Twelfth Night Celebration Opens 2012 For Raynham Hall Museum’s New Year
Raynham Hall Museum started the year with a gala Twelfth Night celebration with about 40 members and friends attending. It is the festival that marks the end of Twelve Days of Christmas when you start counting with Dec. 25, and was held Jan. 5.
Raynham Hall Museum Director Harriet Garrard Clark said they chose to celebrate 12th Night because “the Townsends, of Colonial times and Victorian times would have celebrated then, as opposed to Christmas which was thought of as being a sober event as opposed to a holiday. And, we wanted to thank all our members and friends for what they do during the year,” she said.
The current exhibit the Four Alices was up for viewing and will be up through June, she said. The Four Alices are members of the Weekes family: a mother, daughter, granddaughter, and great-granddaughter a story of matrilineal geneology.
She added, “We will have a ‘parenthesis’ exhibit for Valentine’s Day.” It will be of the Raynham Hall Museum collection of Valentines. “Unfortunately, the original First Valentine from Lt. Col. Simcoe to Sally Townsend disappeared early in the 1900s. But we have documentation of it in history books from the 1840s, 1850s, although sadly not the original,” she said. Still it is a first for Oyster Bay!
Restoration Needs
At Twelfth Night some guests toured the new Raynham Hall Annex at 30 West Main Street which was recently bought by the Town of Oyster Bay for $540,000 which the Friends of Raynham Hall will operate. “It is something that has been in the works for about 35 years. We have a letter in the file from 1976,” said Ms. Clark. “It was then Supervisor John Burke and he was saying yes, he agreed the town should acquire the property for the museum campus and to restore the parts of the house being used for storage and offices for the public to view.”
She said, “There is work that has to be done on the annex.
We have to hold a meeting of the board to plan what needs to happen there – essentially what they want to do. It will be for the collections not currently in the interpreted rooms; as well as the offices and a visitors’ welcome center on the ground floor. The offices don’t need any renovation but the ground floor has two apartments of six to eight rooms – and they are quite small – and we have to open that up to accommodate visiting school groups that are about 50 kids – to welcome them and if they needed to have lunch on the grounds. That sort of thing.
“On the top floor we’ll put the collections. It has to be sheet rocked and then eventually we will look into the restoration of the exterior in keeping with the ambitions of people in town who want things restored to a more authentic look.
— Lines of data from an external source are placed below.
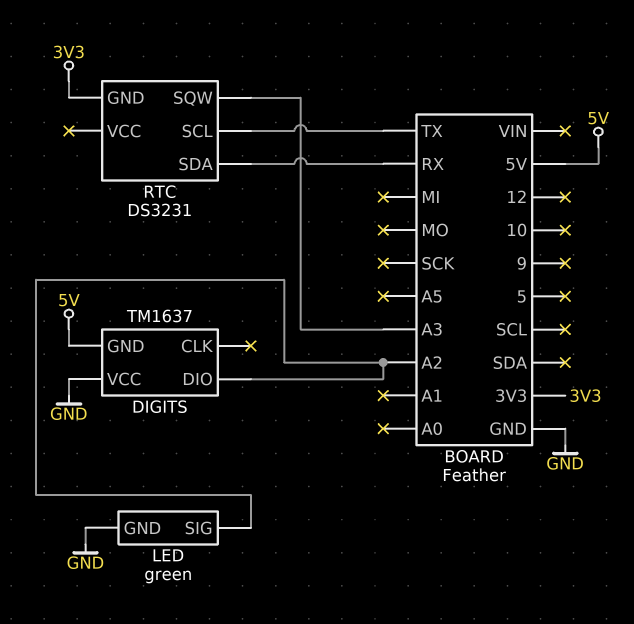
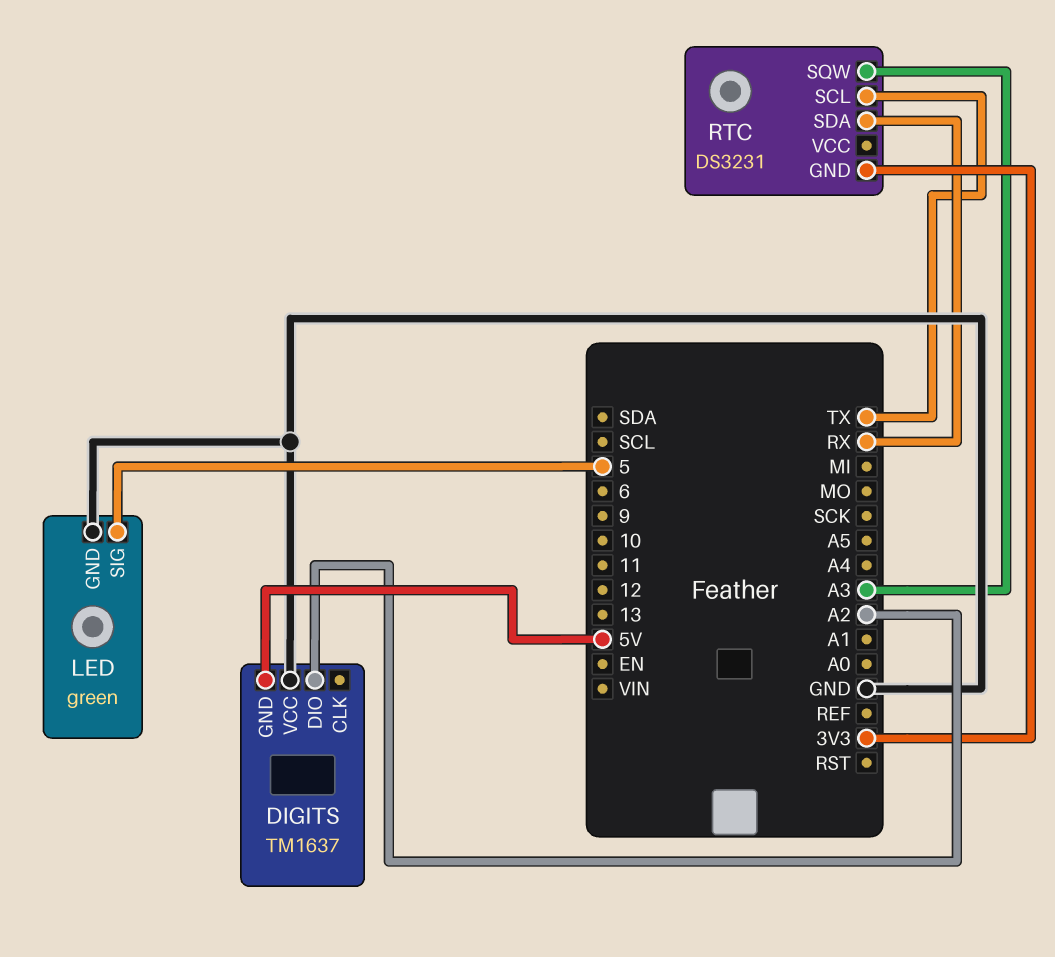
LED pin SIG: A2 -> 5

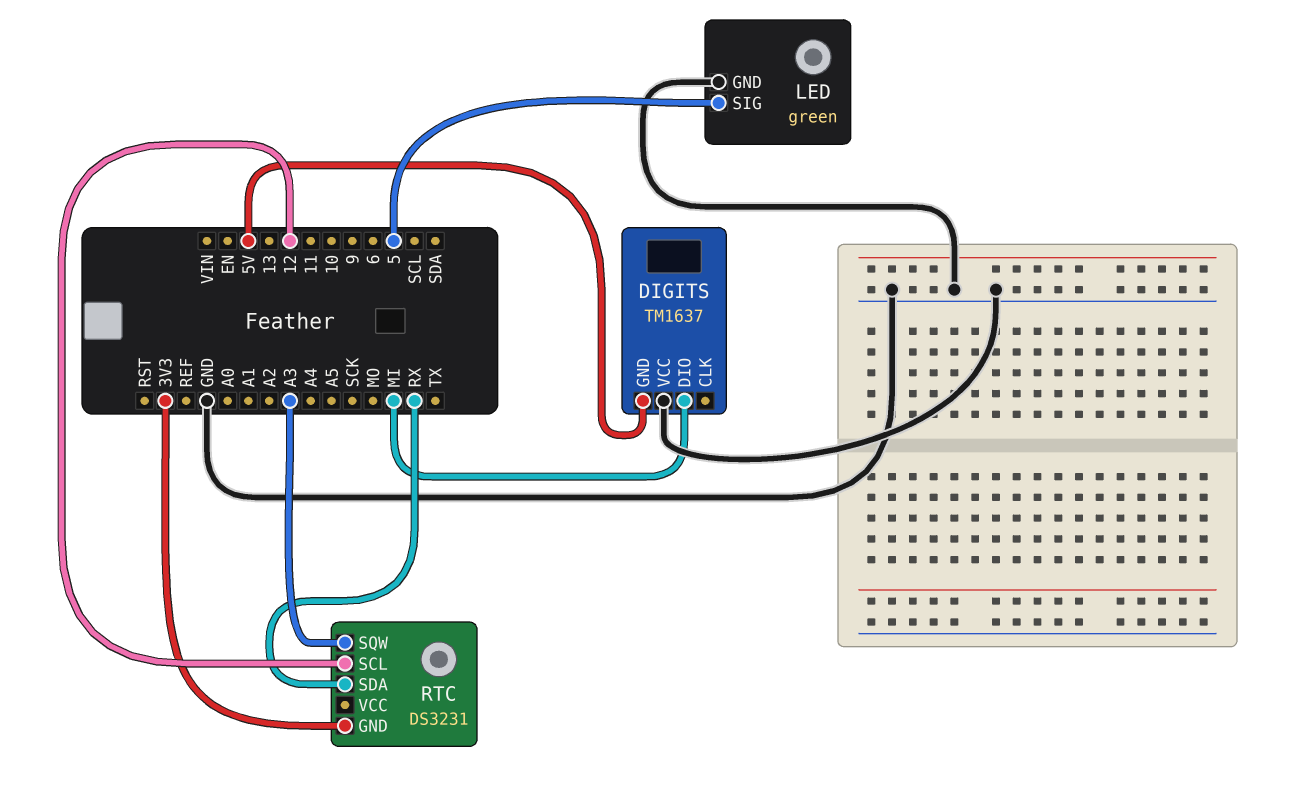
DIGITS pin DIO: A2 -> MI
RTC pin SCL: TX -> 12

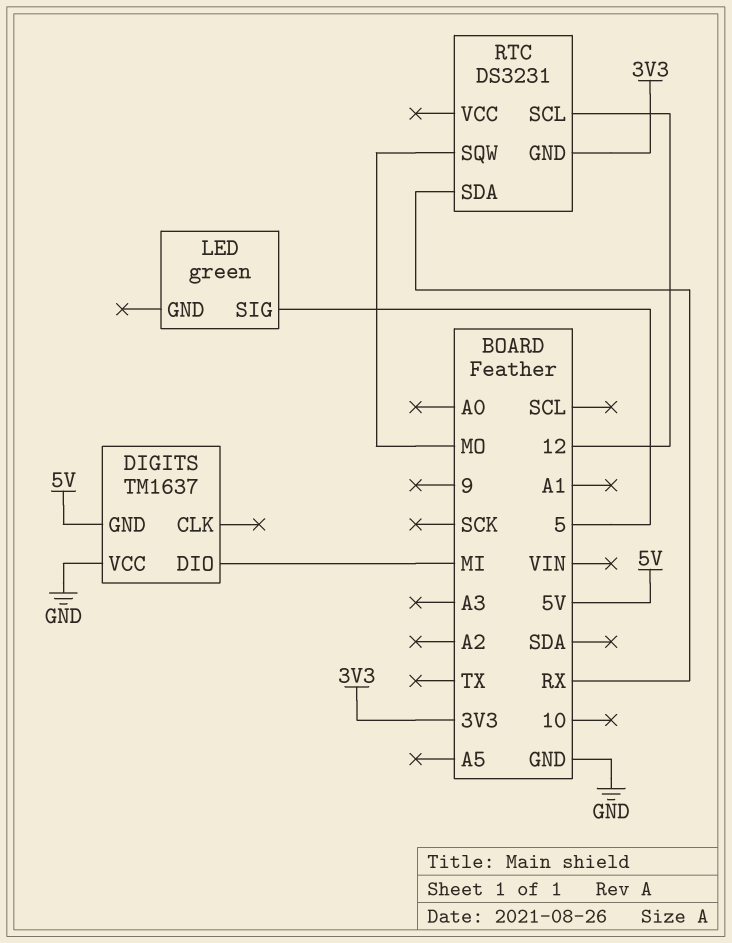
LED pin GND: GND -> none
RTC pin SQW: A3 -> MO

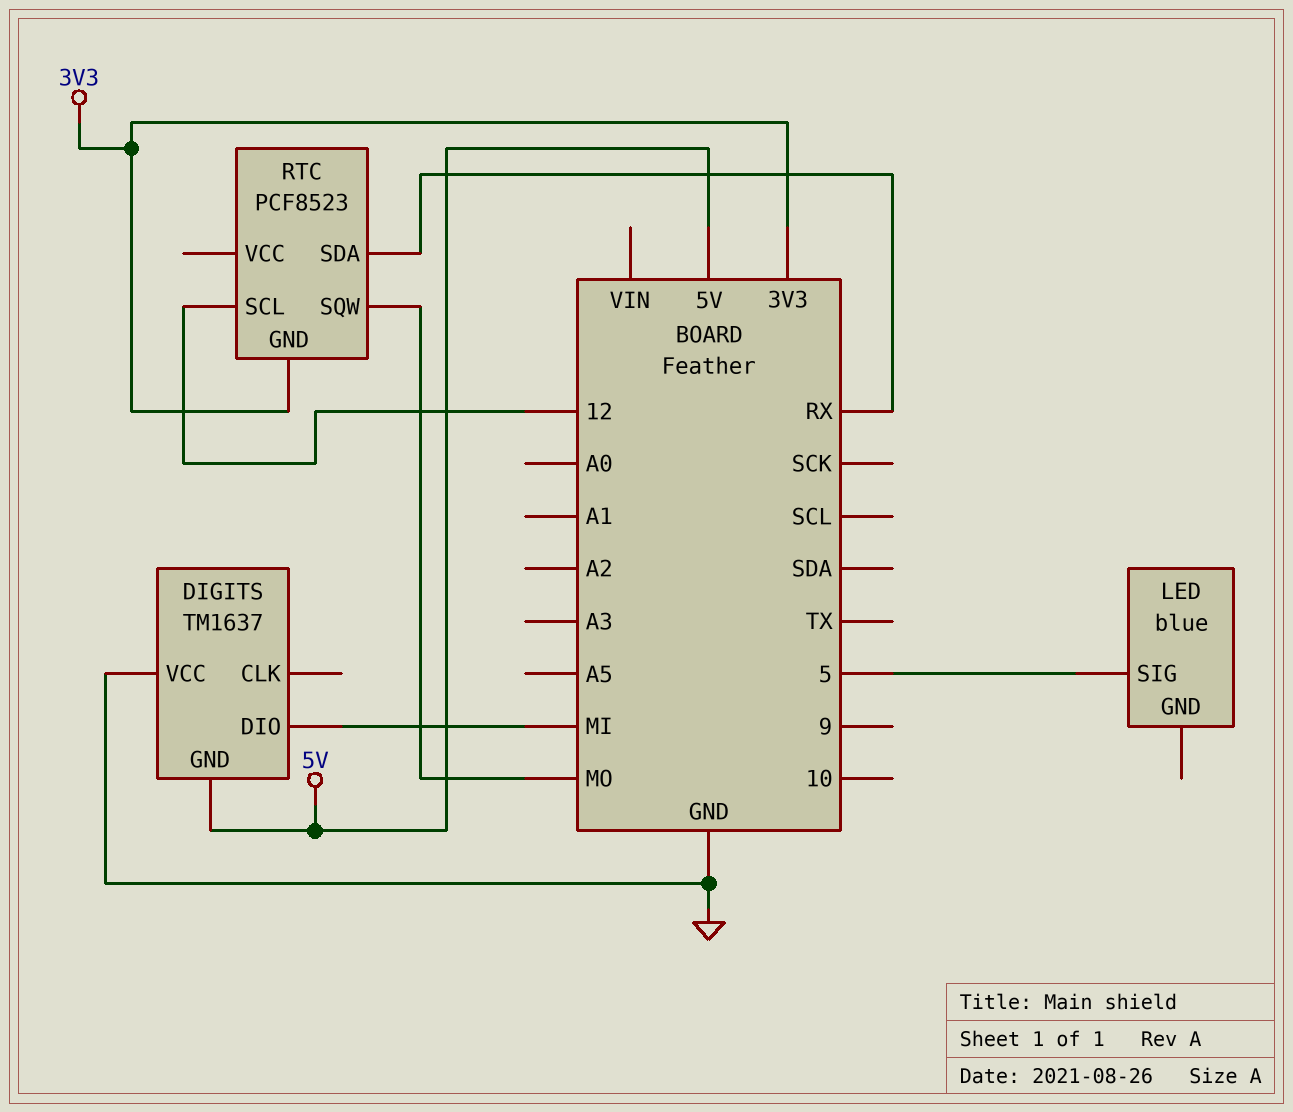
LED: green -> blue
RTC: DS3231 -> PCF8523

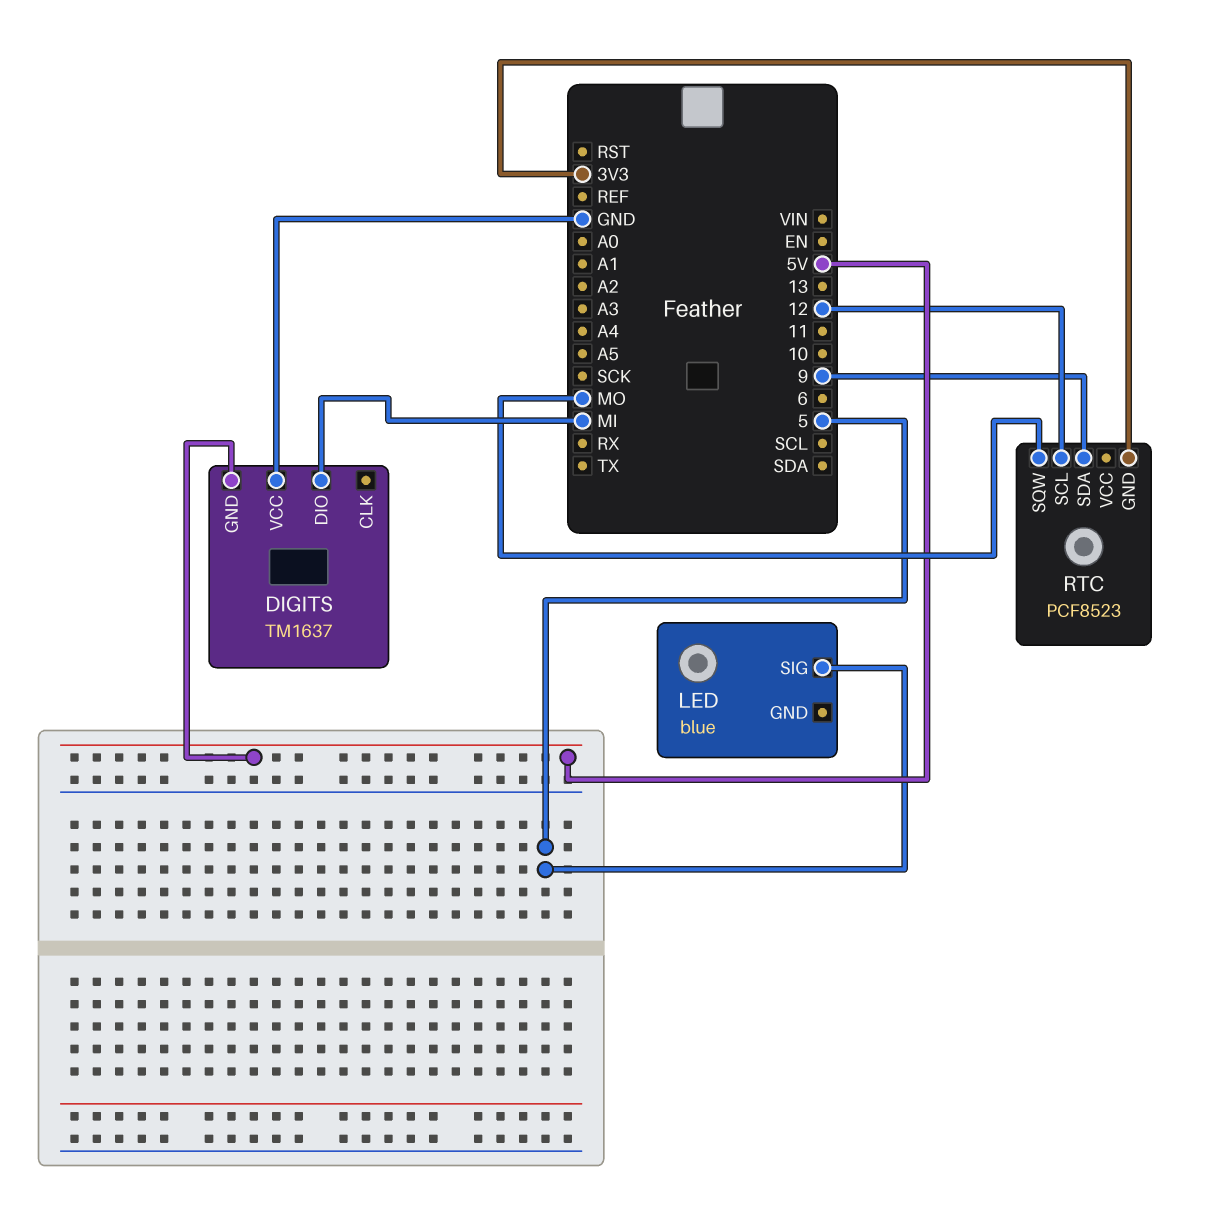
RTC pin SDA: RX -> 9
That means taking off the blue vinyl shingles and restoring it to wooden shingles. I have a post card of the original house and you can see on the left in the photo, what was a meat and poultry supply store: provisioners. It has grey shingles and an awning. and you can see what it probably looked like then in the photo.
“So the façade at least would be restored but it is a decision of the committee which will be composed of whomever on our board is interested.”
Ms. Clark said, “We are happy enough in the offices here, but it will be great for the public to see how the servants lived and the slaves’ quarters and children’s quarters that were originally here.”
Another Problem
Another problem that needs addressing are the small flakes of plaster that filter down into the dining room, as people walk in the upstairs exhibit room. That is the reason why the upstairs exhibit room has not been used for some time. “We have not discovered the reasons for that problem. That is my panic. We have a new building and the old one needs a lot of TLC. It’s just a huge monumental task. We have the new building to renovate but we also have an awful lot of restoration that still needs to be done in the old Raynham Hall building.
“The windowsills are in dire shape,
“We have dry rot and a lot of peeling paint…and it just panics me… whenever I think of it. But with the help of our friends in the next couple of years we should have the whole place back in ship shape.
New Exhibit Areas
There are more areas at Raynham Hall that the public will be able to see when the annex is fully occupied. “The servants’ spaces and children’s room will be reinterpreted and open to the public. Currently the servants’ rooms are closed to the public and used for office space. The children’s rooms are currently used for storage. One nursery, a playroom currently used for a meeting room and there are three children’s rooms upstairs…
“Keeping in mind the Townsends had between six and eight children living in the house, and they needed a lot of space for that.
“And the slave quarters too will be opened – with the same order of priority. They too will be open but are currently used for collections storage area. We will be fundraising for that at the gala … and the gala after that and for years to come,” she said.
The current gala takes place on Friday, Feb. 10. “The benefit will be held again at the Creek Club in Locust Valley. The theme is the Roaring Twenties and the invitations have a graphic of the dancing Alice Four from our exhibit on the Four Alices in the Weekes family. We are hoping people will arrive dressed in the color red,” said Ms. Clark.